Weil wir bei uns keine Berufungen mehr haben und ich in den Niederlanden der jüngste Bruder bin, habe ich mich immer mit einem Vergleich getröstet: „Du kannst glücklich verheiratet sein, auch wenn du keine Kinder hast!“ Darauf hat mir einmal ein Mitbruder geantwortet: „Michiel, dank eurer Unterstützung können unsere Postulanten und Novizen studieren und sich weiterentwickeln. Das sind auch eure ‚Kinder‘!“ Das hat mich schon immer bewegt und mir Hoffnung gegeben. Etwas von uns geht weiter!
Momentan verbringst du einen längeren Urlaub in Schwarzenberg. Im April folgt ein Treffen des Ordens auf europäischer Ebene. Und im Juni wirst du als Vertreter der Delegation beim Generalkapitel in Rom teilnehmen. Du investierst viel in die Verbindung mit Brüdern aus anderen Ländern!

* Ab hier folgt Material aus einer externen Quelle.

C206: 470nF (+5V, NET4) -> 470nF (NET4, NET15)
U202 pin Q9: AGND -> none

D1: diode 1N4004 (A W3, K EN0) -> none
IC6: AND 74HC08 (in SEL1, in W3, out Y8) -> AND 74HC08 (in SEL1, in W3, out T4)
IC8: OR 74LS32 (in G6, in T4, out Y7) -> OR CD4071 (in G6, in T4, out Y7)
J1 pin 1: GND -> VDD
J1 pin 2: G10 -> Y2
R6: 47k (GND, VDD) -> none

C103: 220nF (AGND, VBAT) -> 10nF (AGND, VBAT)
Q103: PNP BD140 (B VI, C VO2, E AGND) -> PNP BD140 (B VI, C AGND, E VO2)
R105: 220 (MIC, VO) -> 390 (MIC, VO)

Auf jeden Fall bin ich ein Mensch, der Gemeinschaft sucht: Ich bin auch deswegen Franziskaner-Minorit geworden, weil ich unter Brüdern leben wollte. In den Niederlanden haben wir einen sehr guten Kontakt zueinander in einer Situation, die nicht einfach ist. Als große Bereicherung empfinde ich das Kennenlernen von Mitbrüdern aus dem Ausland: Ich lerne nicht nur neue Brüder kennen, sondern auch neue Denkweisen, andere Kulturen und eine andere, inspirierende Art, den Glauben zu praktizieren. In der aktuellen Zeit, in der sich jeder immer mehr auf sein eigenes Territorium zurückzuziehen scheint, halte ich das für sehr wichtig. Wir sind eine universale Kirche, und nur so können wir hoffnungsvolle Zeugen der Botschaft des Evangeliums sein und bleiben.